● The exercise
Copy out the entries below precisely; nothing is to be omitted.

● Provided data
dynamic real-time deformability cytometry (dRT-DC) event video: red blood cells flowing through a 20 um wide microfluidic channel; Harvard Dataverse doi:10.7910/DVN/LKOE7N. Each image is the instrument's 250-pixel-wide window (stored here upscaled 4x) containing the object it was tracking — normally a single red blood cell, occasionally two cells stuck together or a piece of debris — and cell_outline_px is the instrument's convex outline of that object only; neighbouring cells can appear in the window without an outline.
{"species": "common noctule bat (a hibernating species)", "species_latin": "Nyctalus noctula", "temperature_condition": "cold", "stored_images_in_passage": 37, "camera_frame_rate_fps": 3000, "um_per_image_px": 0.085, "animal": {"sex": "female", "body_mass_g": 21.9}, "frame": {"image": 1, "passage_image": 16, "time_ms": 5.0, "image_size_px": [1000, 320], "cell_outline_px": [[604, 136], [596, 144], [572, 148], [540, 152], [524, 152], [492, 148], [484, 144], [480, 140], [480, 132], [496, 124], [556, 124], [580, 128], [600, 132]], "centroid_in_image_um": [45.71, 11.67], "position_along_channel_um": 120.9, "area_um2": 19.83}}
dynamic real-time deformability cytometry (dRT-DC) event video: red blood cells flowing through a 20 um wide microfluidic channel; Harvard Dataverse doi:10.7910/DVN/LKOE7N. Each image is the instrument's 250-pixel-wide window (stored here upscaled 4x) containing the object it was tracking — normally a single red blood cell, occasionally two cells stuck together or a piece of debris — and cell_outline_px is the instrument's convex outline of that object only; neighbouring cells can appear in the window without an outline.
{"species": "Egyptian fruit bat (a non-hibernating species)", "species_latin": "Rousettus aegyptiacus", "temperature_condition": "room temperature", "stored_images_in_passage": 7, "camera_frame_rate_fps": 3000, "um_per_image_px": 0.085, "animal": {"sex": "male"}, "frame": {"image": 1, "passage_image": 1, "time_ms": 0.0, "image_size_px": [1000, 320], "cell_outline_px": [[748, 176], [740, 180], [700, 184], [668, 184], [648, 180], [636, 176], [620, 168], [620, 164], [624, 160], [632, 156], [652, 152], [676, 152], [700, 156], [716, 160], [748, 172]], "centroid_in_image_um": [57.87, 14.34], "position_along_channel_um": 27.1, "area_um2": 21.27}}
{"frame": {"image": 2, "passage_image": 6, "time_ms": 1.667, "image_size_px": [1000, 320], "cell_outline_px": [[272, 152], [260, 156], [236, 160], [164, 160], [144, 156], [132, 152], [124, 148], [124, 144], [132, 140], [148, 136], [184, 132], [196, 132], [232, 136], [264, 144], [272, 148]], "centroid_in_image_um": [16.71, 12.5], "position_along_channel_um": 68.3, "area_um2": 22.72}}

● Final result
dynamic real-time deformability cytometry (dRT-DC) event video: red blood cells flowing through a 20 um wide microfluidic channel; Harvard Dataverse doi:10.7910/DVN/LKOE7N. Each image is the instrument's 250-pixel-wide window (stored here upscaled 4x) containing the object it was tracking — normally a single red blood cell, occasionally two cells stuck together or a piece of debris — and cell_outline_px is the instrument's convex outline of that object only; neighbouring cells can appear in the window without an outline.
{"species": "common noctule bat (a hibernating species)", "species_latin": "Nyctalus noctula", "temperature_condition": "cold", "stored_images_in_passage": 37, "camera_frame_rate_fps": 3000, "um_per_image_px": 0.085, "animal": {"sex": "female", "body_mass_g": 21.9}, "frame": {"image": 1, "passage_image": 16, "time_ms": 5.0, "image_size_px": [1000, 320], "cell_outline_px": [[604, 136], [596, 144], [572, 148], [540, 152], [524, 152], [492, 148], [484, 144], [480, 140], [480, 132], [496, 124], [556, 124], [580, 128], [600, 132]], "centroid_in_image_um": [45.71, 11.67], "position_along_channel_um": 120.9, "area_um2": 19.83}}
dynamic real-time deformability cytometry (dRT-DC) event video: red blood cells flowing through a 20 um wide microfluidic channel; Harvard Dataverse doi:10.7910/DVN/LKOE7N. Each image is the instrument's 250-pixel-wide window (stored here upscaled 4x) containing the object it was tracking — normally a single red blood cell, occasionally two cells stuck together or a piece of debris — and cell_outline_px is the instrument's convex outline of that object only; neighbouring cells can appear in the window without an outline.
{"species": "Egyptian fruit bat (a non-hibernating species)", "species_latin": "Rousettus aegyptiacus", "temperature_condition": "room temperature", "stored_images_in_passage": 7, "camera_frame_rate_fps": 3000, "um_per_image_px": 0.085, "animal": {"sex": "male"}, "frame": {"image": 1, "passage_image": 1, "time_ms": 0.0, "image_size_px": [1000, 320], "cell_outline_px": [[748, 176], [740, 180], [700, 184], [668, 184], [648, 180], [636, 176], [620, 168], [620, 164], [624, 160], [632, 156], [652, 152], [676, 152], [700, 156], [716, 160], [748, 172]], "centroid_in_image_um": [57.87, 14.34], "position_along_channel_um": 27.1, "area_um2": 21.27}}
{"frame": {"image": 2, "passage_image": 6, "time_ms": 1.667, "image_size_px": [1000, 320], "cell_outline_px": [[272, 152], [260, 156], [236, 160], [164, 160], [144, 156], [132, 152], [124, 148], [124, 144], [132, 140], [148, 136], [184, 132], [196, 132], [232, 136], [264, 144], [272, 148]], "centroid_in_image_um": [16.71, 12.5], "position_along_channel_um": 68.3, "area_um2": 22.72}}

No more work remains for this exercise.